◆ Try it
Please restate word for word the lines of the entries below from the one with "f_number: 2.4" to the one with "focal_mm: 3.79", inclusive, and leave out every picture.

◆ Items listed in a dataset
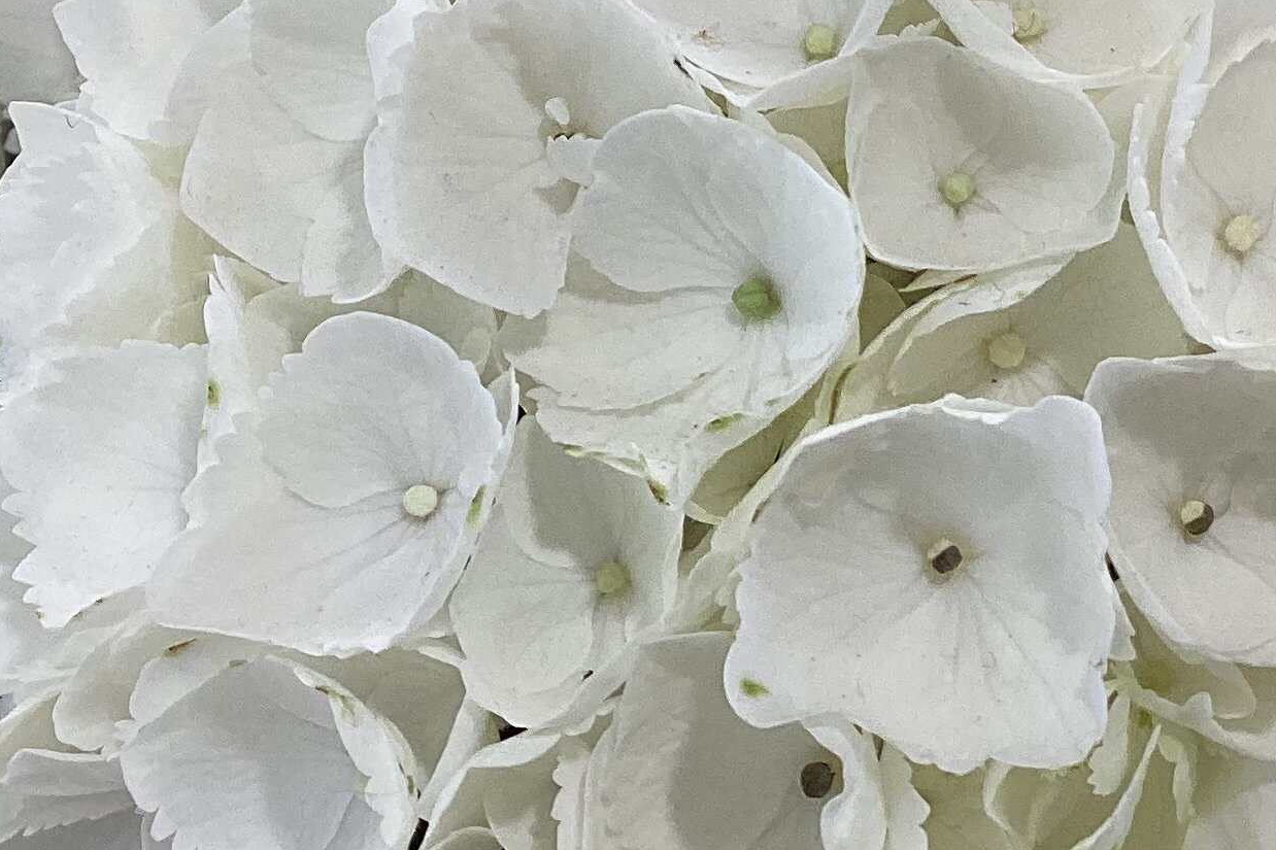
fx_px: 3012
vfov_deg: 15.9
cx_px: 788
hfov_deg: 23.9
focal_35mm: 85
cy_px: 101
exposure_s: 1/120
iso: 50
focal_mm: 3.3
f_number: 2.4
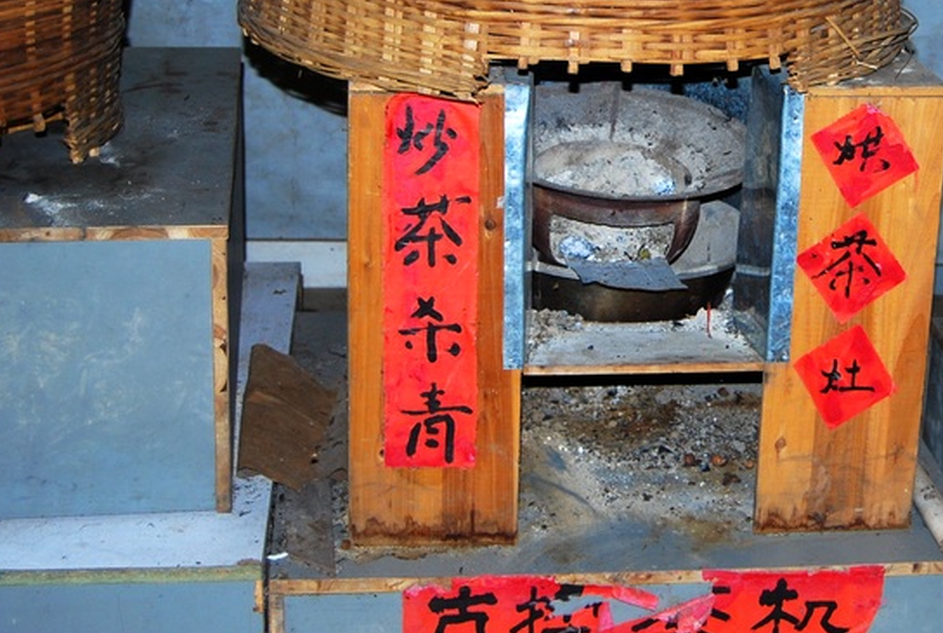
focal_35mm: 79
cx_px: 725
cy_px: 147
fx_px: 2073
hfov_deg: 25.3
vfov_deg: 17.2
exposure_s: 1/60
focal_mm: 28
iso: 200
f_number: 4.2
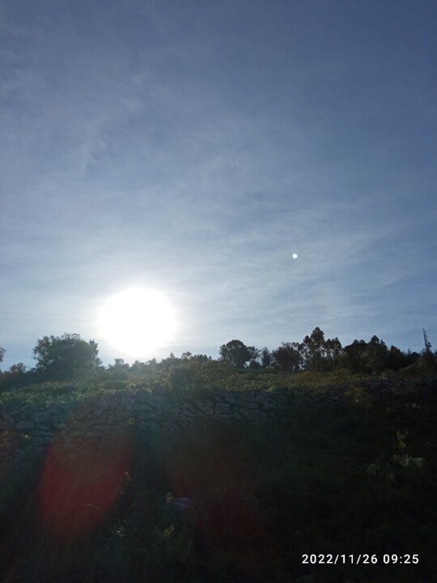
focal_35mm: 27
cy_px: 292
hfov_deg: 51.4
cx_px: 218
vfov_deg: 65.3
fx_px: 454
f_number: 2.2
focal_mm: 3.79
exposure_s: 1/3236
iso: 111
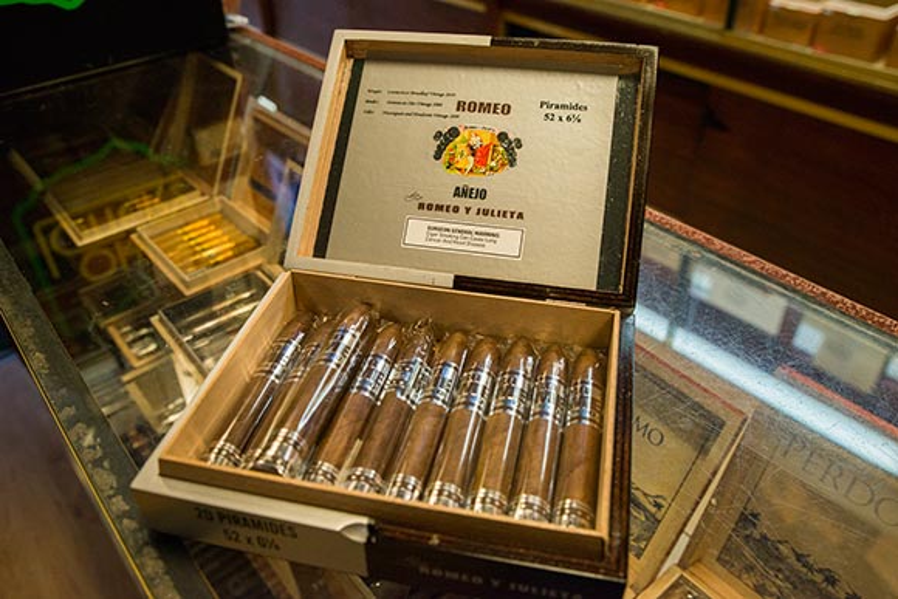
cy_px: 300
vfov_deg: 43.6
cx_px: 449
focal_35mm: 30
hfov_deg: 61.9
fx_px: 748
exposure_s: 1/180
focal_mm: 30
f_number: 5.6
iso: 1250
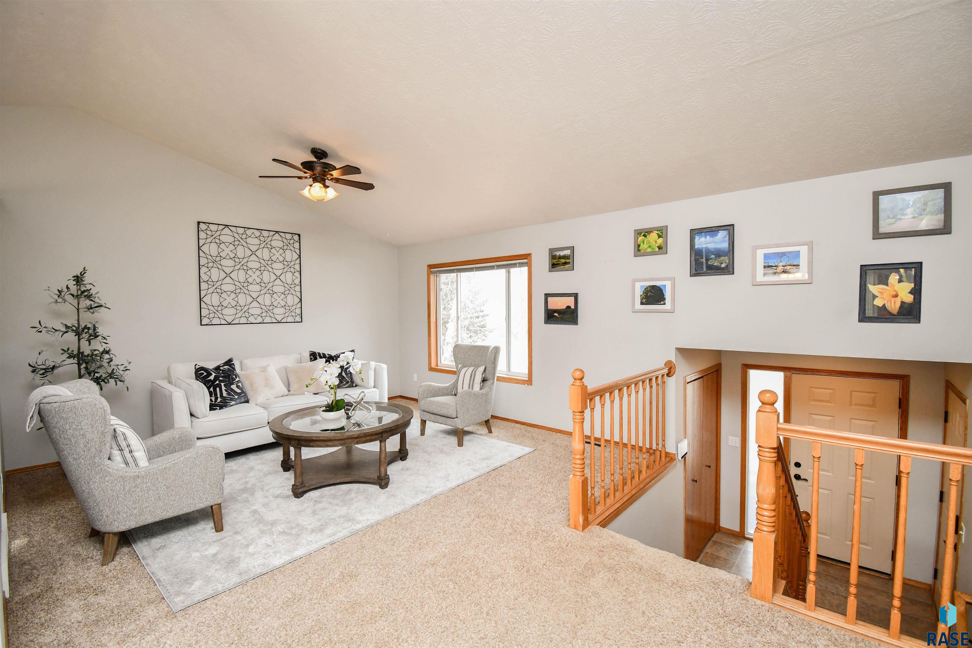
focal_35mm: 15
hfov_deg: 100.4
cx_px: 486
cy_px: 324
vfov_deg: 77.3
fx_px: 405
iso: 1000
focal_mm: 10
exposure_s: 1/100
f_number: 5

---

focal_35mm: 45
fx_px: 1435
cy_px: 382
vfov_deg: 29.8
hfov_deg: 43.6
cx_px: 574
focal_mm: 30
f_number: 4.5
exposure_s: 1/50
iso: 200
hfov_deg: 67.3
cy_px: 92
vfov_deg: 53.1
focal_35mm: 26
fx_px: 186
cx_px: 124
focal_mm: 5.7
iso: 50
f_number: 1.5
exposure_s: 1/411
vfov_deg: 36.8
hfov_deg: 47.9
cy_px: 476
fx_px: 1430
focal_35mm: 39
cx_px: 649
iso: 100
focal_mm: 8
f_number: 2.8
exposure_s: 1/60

◆ Solution for this exercise
f_number: 2.4
focal_35mm: 79
cx_px: 725
cy_px: 147
fx_px: 2073
hfov_deg: 25.3
vfov_deg: 17.2
exposure_s: 1/60
focal_mm: 28
iso: 200
f_number: 4.2
focal_35mm: 27
cy_px: 292
hfov_deg: 51.4
cx_px: 218
vfov_deg: 65.3
fx_px: 454
f_number: 2.2
focal_mm: 3.79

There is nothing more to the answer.